The European Union funded campaign Flavor Your Life, which is dedicated to providing the latest in olive oil news, discusses the differences between traditional and modern extraction methods used to obtain olive oil, such as organic olive oil.

Bohemia, NY (PRWEB) March 14, 2014

Flavor Your Life, a European Union funded campaign that is dedicated to providing the latest in olive oil news, explains the differences between traditional and modern extraction methods, pressure and centrifugal respectively, that are used to extract olive oil, such as organic olive oil.

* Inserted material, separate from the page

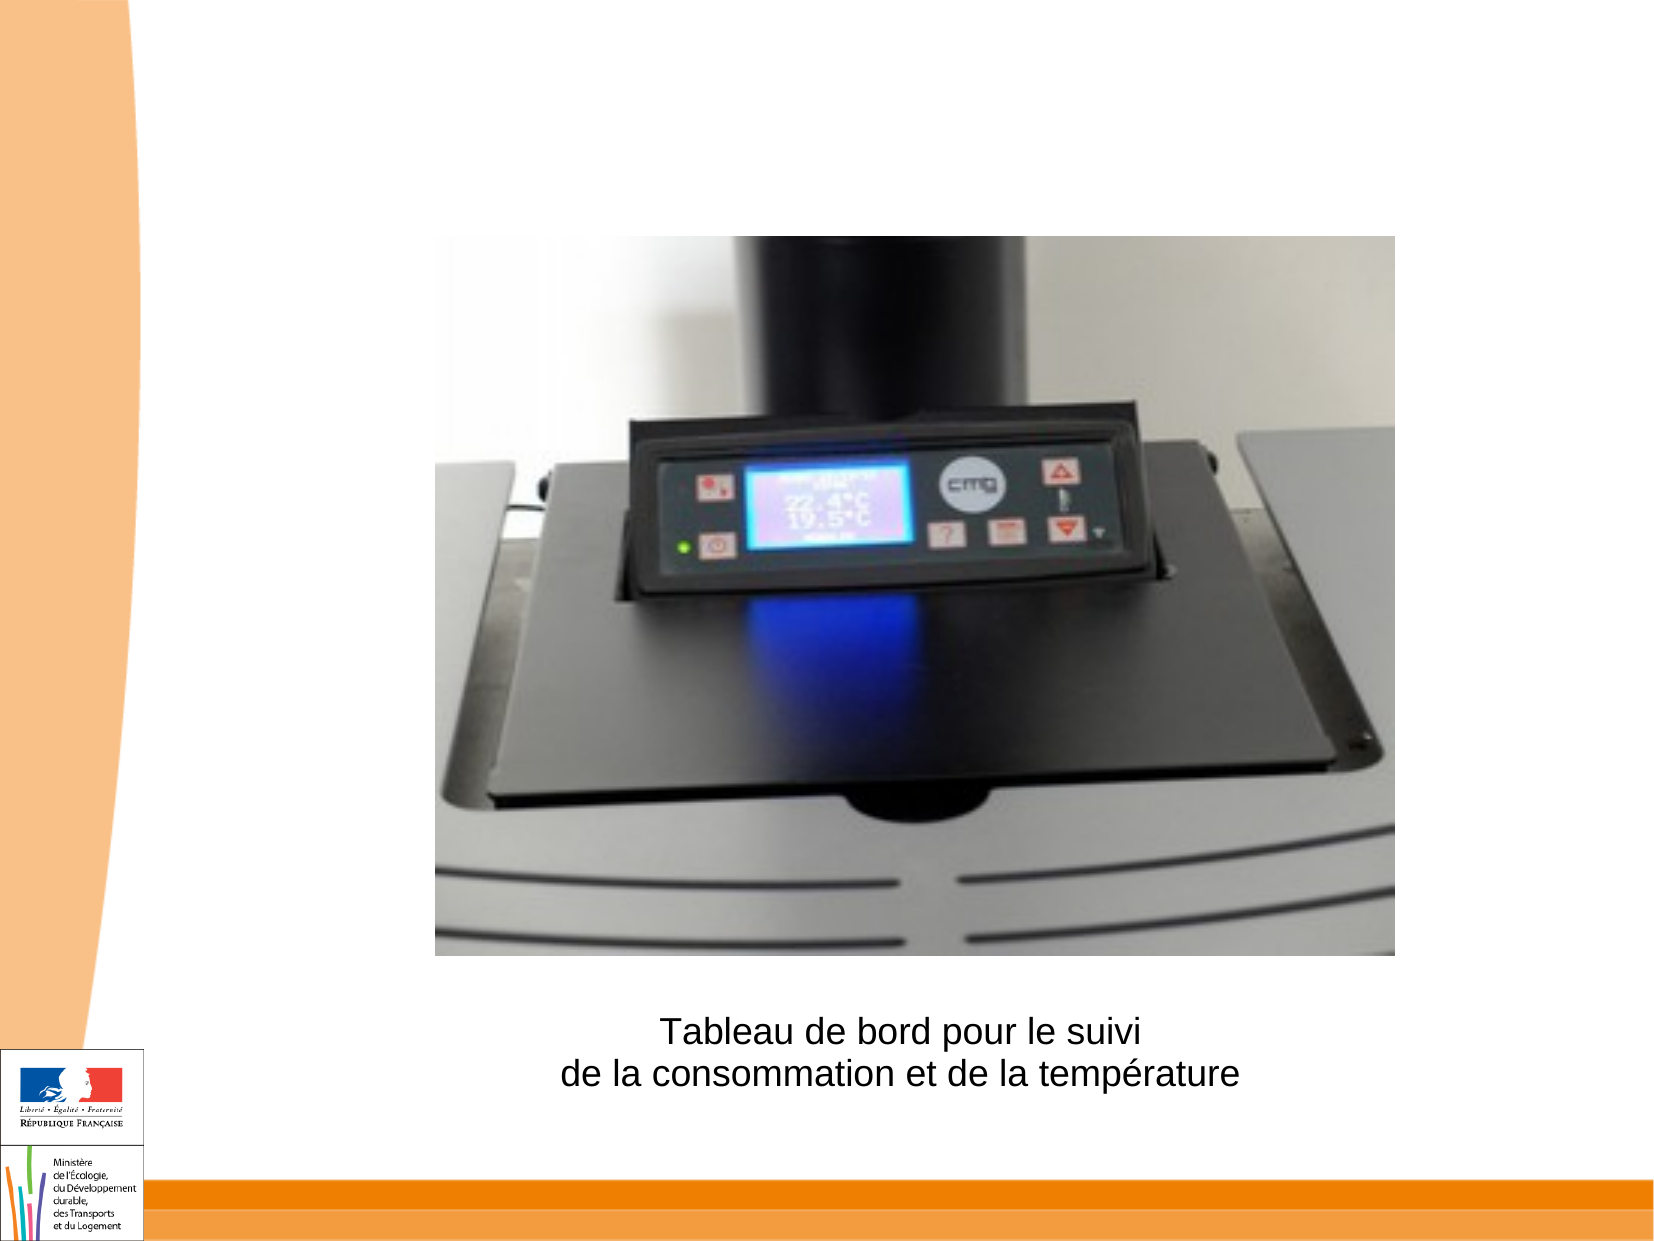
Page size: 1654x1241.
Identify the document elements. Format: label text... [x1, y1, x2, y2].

picture [0, 0, 1654, 1241]
text_box Tableau de bord pour le suivi de la consommation et de la température [442, 1003, 1359, 1103]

The pressure method, which is the traditional method that has evolved over thousands of years, still elicits the idea of authenticity, craftsmanship and quality. Today this method is no longer able to adequately meet the needs of quality, hygiene and safety required and that can be found with modern extraction processes. For example, defoliation and washing of the olives is rarely done with the pressing method, but is an intricle part of the centrifugal method. However the technique is still practiced by many small-scale producers because they believe it enhances the concept of ‘naturalness’ regarding their products.

The modern, more commonly used extraction method is the centrifugal method. In this extraction process the olive paste extracted from the olives is directly separated by centrifugation into its components of oil, water and pomace. The method has evolved and been perfected over the last few decades and it is deservedly supplanting traditional systems based on pressure.

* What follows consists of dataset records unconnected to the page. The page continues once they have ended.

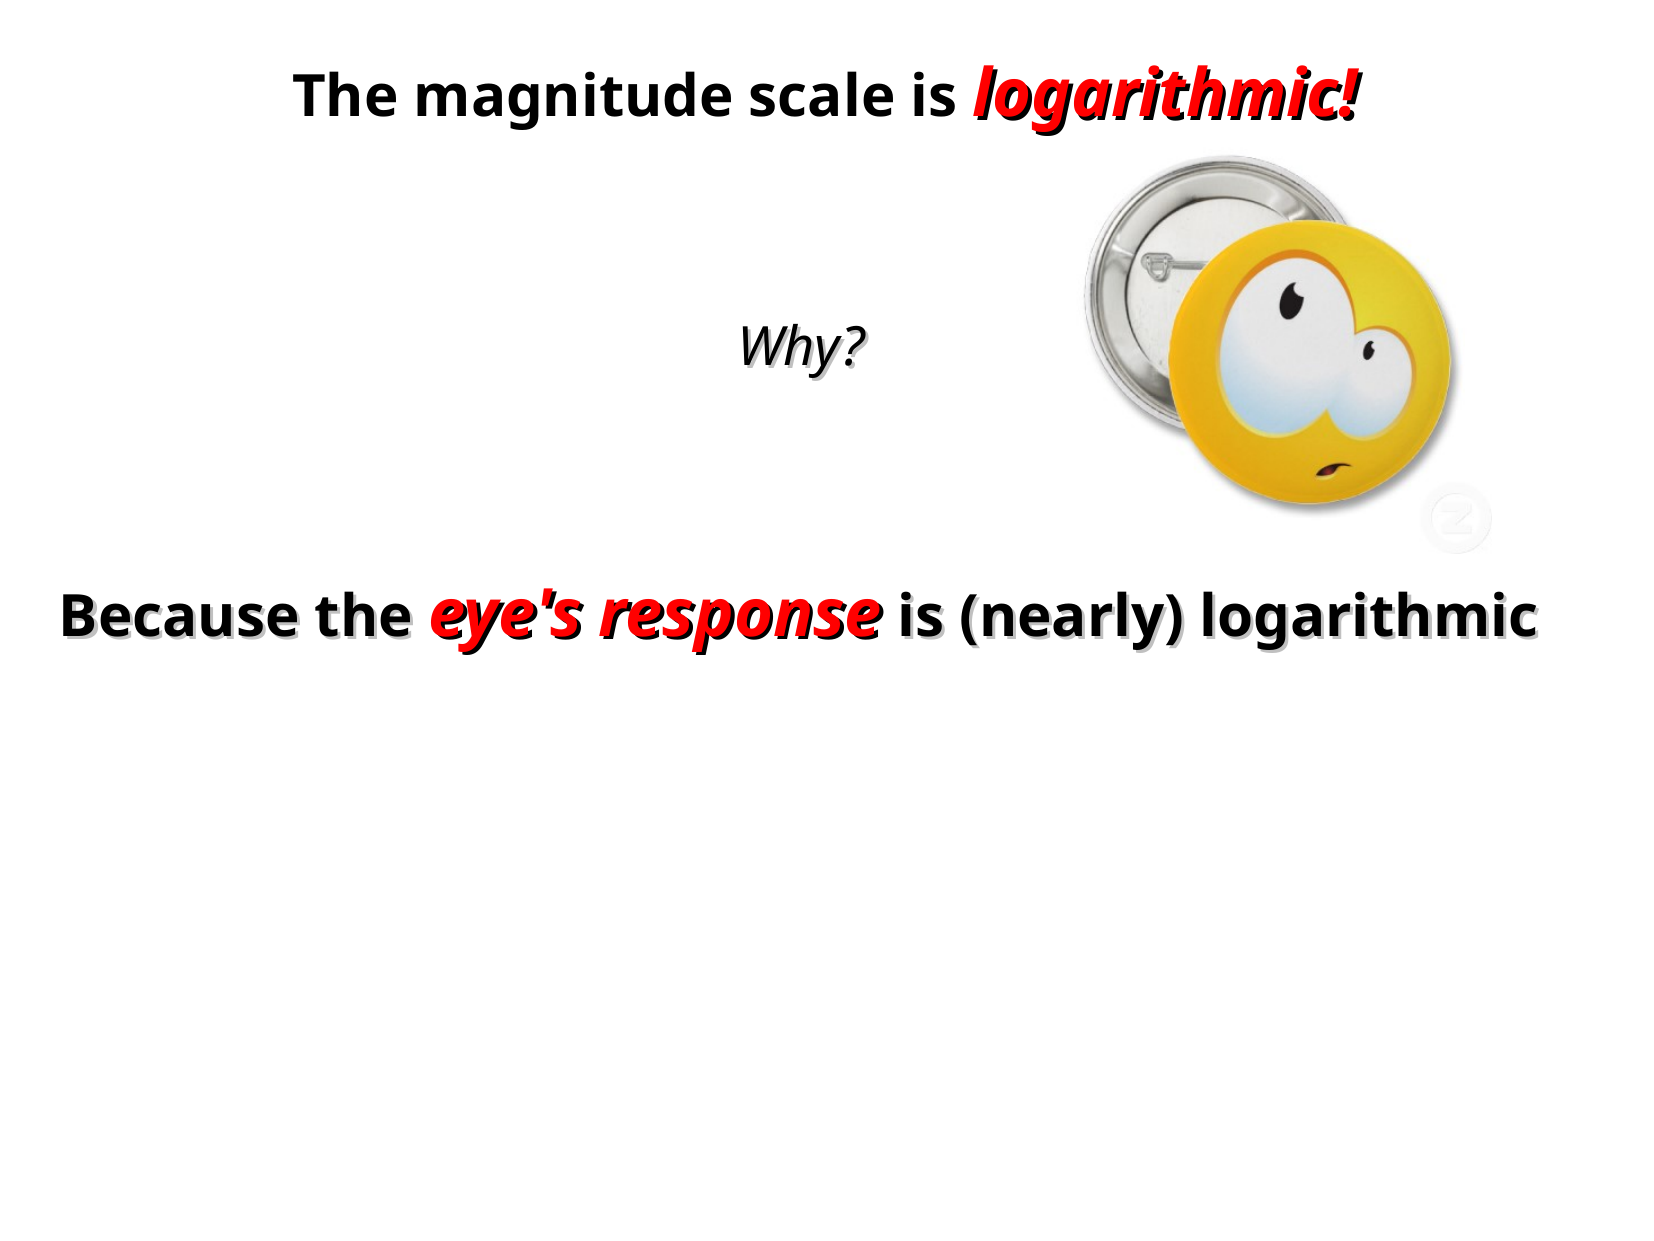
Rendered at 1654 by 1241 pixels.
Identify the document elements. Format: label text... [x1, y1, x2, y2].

text_box Because the eye's response is (nearly) logarithmic [37, 557, 1576, 666]
text_box The magnitude scale is logarithmic! [262, 37, 1388, 146]
text_box Why? [150, 300, 1463, 391]
picture [1050, 112, 1501, 557]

When crushing olives, the same kind of ‘mill or grinder’ concept that is used in the traditional extraction process is also utilized in the centrifugal method, but in a slightly different manner. The crushers mainly consist of metal parts that allow for easy cleaning and high hygiene standards, rather than traditional stones. Rotating at high speed, they instantly crush the olives, reducing them to a smooth paste. This modern technology of pressing, with respect to the traditional method, ensures that the olive paste is exposed to oxygen for a shorter period, thereby reducing the chance of oxidation, and allowing for greater efficiency within the process.